我已经编写了用于从数据库获取数据的代码,但是它还会引发意外的查询:
@SuppressWarnings("unchecked")
@Transactional
public List<Job> getAppliedPositionsById(Long userId) {
// String currentDate = SQLDateFormator.getCurrentDateInSqlFormat();
String strQuery = "from Job x left join x.applications a where a.applicant.id = :userId";
Query query = entityManager.createQuery(strQuery);
query.setParameter("userId", userId);
return query.getResultList();
}
在
return query.getResultList();上触发两个查询。由于第二个查询,我得到了例外。两个查询
休眠:
select
job0_.id as id1_5_0_,
applicatio1_.id as id1_1_1_,
job0_.close_date as close_da2_5_0_,
job0_.committee_chair_id as committe6_5_0_,
job0_.description as descript3_5_0_,
job0_.publish_date as publish_4_5_0_,
job0_.title as title5_5_0_,
applicatio1_.applicant_id as applican6_1_1_,
applicatio1_.current_job_institution as current_2_1_1_,
applicatio1_.current_job_title as current_3_1_1_,
applicatio1_.current_job_year as current_4_1_1_,
applicatio1_.cv_id as cv_id7_1_1_,
applicatio1_.job_id as job_id8_1_1_,
applicatio1_.research_statement_id as research9_1_1_,
applicatio1_.submit_date as submit_d5_1_1_,
applicatio1_.teaching_statement_id as teachin10_1_1_
from
jobs job0_
left outer join
applications applicatio1_
on job0_.id=applicatio1_.job_id
where
applicatio1_.applicant_id=?
休眠:
select
user0_.id as id1_8_0_,
user0_.address as address2_8_0_,
user0_.email as email3_8_0_,
user0_.first_name as first_na4_8_0_,
user0_.last_name as last_nam5_8_0_,
user0_.password as password6_8_0_,
user0_.phone as phone7_8_0_
from
users user0_
where
user0_.id=?
Users表上的第二个查询完全没有必要。Job实体 @Id
@GeneratedValue
private Long id;
private String title;
private String description;
@Column(name = "publish_date")
private Date publishDate;
@Column(name = "close_date")
private Date closeDate;
@ManyToOne
@JoinColumn(name = "committee_chair_id")
private User committeeChair;
@ManyToMany
@JoinTable(name = "job_committee_members",
joinColumns = @JoinColumn(name = "job_id") ,
inverseJoinColumns = @JoinColumn(name = "user_id") )
@OrderBy("lastName asc")
private List<User> committeeMembers;
@OneToMany(mappedBy = "job")
@OrderBy("date asc")
private List<Application> applications;
}
Application实体: @Id
@GeneratedValue
private Long id;
@ManyToOne
private Job job;
@ManyToOne
private User applicant;
@Column(name = "submit_date")
private Date submitDate;
@Column(name = "current_job_title")
private String currentJobTitle;
@Column(name = "current_job_institution")
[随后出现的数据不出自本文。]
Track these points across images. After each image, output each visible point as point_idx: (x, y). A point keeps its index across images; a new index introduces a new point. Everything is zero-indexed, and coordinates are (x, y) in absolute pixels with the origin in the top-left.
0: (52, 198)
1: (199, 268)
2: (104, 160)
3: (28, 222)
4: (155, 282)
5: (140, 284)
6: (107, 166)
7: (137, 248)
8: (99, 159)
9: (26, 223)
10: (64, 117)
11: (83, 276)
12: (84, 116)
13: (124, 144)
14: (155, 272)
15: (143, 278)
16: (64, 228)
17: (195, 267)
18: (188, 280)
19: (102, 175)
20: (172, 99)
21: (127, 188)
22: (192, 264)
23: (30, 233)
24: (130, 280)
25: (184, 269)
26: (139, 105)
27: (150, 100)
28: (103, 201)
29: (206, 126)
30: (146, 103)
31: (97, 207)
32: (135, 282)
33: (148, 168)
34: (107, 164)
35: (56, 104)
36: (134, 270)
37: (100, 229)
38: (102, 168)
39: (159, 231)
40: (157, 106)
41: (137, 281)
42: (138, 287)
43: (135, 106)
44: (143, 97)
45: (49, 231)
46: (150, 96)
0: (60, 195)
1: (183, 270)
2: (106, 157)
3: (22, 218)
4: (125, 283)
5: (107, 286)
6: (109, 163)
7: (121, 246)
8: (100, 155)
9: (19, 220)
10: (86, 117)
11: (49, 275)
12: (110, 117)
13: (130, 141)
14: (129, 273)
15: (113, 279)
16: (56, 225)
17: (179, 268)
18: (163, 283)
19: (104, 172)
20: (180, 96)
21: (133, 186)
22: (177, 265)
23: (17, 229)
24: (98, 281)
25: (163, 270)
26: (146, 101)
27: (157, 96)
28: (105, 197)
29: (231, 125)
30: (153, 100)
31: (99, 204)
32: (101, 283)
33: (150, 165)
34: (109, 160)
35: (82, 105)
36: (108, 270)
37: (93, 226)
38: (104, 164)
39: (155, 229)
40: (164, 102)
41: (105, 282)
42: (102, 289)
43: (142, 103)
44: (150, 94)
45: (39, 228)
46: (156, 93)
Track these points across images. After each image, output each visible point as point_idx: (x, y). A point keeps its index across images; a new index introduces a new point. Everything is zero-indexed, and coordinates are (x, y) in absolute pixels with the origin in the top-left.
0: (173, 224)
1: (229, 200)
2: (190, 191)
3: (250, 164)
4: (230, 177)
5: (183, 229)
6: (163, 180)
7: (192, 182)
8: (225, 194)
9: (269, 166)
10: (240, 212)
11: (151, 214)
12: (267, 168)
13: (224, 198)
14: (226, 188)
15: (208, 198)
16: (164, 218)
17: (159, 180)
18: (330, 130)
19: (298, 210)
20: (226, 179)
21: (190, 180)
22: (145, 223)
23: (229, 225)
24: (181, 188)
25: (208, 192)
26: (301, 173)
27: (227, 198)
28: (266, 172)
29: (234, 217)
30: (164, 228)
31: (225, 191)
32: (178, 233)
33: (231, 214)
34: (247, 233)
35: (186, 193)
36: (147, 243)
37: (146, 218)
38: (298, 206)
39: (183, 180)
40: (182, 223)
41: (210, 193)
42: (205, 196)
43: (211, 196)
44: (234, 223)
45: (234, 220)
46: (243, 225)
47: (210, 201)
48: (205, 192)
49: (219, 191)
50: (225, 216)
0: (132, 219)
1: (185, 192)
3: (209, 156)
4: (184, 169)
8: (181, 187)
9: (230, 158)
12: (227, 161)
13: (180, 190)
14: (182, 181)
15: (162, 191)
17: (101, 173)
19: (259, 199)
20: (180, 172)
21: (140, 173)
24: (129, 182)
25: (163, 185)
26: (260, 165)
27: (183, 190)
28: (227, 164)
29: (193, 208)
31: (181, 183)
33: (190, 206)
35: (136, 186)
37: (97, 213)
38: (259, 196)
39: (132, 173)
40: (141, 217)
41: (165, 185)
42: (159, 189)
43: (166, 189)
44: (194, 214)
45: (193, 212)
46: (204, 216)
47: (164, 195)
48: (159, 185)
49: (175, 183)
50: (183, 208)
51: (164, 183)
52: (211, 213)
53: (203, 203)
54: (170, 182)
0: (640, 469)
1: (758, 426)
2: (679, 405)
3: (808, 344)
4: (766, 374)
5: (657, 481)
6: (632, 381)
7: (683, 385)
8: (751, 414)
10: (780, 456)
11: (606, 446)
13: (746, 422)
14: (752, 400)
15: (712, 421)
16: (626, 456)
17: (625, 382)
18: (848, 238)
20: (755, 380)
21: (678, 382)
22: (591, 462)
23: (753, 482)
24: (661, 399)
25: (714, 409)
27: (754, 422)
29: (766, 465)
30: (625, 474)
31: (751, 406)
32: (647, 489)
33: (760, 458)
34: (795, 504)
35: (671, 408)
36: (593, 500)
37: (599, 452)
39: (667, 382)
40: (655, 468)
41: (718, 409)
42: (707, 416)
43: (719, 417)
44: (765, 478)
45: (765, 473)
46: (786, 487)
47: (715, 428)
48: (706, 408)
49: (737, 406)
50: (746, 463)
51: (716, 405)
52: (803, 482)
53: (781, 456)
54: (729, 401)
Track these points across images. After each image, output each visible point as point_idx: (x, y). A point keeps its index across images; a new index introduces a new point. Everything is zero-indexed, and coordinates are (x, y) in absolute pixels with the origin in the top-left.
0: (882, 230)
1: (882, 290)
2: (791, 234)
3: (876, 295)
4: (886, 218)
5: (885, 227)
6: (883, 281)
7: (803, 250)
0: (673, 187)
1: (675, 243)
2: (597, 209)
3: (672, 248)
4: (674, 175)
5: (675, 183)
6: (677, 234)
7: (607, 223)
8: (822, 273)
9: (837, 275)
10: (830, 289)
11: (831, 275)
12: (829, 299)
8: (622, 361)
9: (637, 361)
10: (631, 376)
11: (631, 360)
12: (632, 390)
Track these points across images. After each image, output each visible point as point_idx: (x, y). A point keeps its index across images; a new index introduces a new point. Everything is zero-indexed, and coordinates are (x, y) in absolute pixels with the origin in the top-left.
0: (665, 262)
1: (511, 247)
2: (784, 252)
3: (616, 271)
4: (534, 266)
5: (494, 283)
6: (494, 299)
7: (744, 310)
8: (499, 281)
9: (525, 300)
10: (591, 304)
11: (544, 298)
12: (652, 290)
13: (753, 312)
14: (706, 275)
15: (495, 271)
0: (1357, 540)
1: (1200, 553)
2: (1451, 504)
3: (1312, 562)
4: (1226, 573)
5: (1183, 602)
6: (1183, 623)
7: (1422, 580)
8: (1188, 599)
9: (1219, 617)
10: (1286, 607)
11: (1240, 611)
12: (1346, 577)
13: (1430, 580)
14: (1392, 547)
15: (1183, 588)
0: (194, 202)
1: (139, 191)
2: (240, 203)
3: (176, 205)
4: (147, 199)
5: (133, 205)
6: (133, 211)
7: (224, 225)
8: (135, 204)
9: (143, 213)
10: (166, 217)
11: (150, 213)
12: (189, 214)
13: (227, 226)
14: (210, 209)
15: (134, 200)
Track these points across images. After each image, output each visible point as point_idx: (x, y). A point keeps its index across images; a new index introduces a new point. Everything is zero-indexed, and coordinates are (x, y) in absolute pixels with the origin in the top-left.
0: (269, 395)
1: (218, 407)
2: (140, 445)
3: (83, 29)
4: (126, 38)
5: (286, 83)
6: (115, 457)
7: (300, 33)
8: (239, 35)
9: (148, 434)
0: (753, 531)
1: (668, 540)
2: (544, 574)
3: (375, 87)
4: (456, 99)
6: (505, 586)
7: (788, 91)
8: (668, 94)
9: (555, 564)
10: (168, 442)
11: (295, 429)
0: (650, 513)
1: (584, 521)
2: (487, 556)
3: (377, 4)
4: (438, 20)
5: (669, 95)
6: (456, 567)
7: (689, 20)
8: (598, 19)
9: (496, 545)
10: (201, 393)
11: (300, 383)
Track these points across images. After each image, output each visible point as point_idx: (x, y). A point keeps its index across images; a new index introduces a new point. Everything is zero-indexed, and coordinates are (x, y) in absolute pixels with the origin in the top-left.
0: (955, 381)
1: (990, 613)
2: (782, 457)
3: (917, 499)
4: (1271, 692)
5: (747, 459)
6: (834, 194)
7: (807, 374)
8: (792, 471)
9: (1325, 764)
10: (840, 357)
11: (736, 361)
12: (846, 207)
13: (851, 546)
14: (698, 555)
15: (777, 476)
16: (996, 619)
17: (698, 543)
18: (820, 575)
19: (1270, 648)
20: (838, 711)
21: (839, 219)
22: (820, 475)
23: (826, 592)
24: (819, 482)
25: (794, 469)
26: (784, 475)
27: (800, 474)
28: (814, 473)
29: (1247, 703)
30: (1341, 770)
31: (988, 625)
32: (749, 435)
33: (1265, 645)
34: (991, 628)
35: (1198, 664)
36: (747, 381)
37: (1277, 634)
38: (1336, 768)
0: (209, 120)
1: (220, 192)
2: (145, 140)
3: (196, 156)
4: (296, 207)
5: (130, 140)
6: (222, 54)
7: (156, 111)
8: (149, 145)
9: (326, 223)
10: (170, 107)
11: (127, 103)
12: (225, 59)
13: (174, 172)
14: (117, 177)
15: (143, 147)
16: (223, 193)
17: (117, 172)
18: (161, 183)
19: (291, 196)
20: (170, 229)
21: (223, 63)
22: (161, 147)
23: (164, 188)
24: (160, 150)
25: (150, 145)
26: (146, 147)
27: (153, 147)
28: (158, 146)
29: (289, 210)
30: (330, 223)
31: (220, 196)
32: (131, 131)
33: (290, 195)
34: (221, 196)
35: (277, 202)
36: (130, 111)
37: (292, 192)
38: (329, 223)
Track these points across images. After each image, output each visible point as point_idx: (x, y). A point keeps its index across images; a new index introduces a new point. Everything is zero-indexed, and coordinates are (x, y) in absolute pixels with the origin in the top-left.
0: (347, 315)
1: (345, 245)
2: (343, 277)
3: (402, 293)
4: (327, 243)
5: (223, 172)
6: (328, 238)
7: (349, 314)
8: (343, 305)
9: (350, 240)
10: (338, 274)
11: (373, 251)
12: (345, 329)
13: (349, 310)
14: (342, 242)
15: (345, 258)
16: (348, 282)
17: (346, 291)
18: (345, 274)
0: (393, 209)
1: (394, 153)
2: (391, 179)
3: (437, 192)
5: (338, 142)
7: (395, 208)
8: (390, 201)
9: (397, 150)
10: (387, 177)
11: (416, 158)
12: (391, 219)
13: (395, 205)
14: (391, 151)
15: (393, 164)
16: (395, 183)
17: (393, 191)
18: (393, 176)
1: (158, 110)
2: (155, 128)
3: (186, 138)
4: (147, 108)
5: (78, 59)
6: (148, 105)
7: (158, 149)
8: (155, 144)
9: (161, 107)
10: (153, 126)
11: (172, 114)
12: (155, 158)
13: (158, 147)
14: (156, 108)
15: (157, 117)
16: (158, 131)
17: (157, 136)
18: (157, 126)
private String currentJobInstitution;
@Column(name = "current_job_year")
private Integer currentJobYear;
@ElementCollection
@CollectionTable(name = "application_degrees",
joinColumns = @JoinColumn(name = "application_id") )
@OrderBy("year desc")
private List<Degree> degrees;
@OneToOne
private File cv;
@OneToOne
@JoinColumn(name = "research_statement_id")
private File researchStatement;
@OneToOne
@JoinColumn(name = "teaching_statement_id")
private File teachingStatement;
@OneToMany(mappedBy = "application",
cascade = { CascadeType.MERGE, CascadeType.PERSIST })
@OrderColumn(name = "round_index")
private List<Round> rounds;
}
User实体:@Id
@GeneratedValue
private Long id;
@Column(unique = true, nullable = false)
private String email;
@Column(nullable = false)
private String password;
@Column(name = "first_name")
private String firstName;
@Column(name = "last_name")
private String lastName;
private String address;
private String phone;
@OneToMany(mappedBy = "applicant")
@OrderBy("id desc")
private List<Application> applications;
}
最佳答案
根据JPA 2.0规范,默认值如下所示:
一对多:LAZY
ManyToOne:EAGER
多对多:LAZY
一对一:EAGER
您在Application类中
@ManyToOne
private User applicant;
如果您将其切换为LAZY
@ManyToOne(fetch = FetchType.LAZY)
它应该按照您想要的方式工作。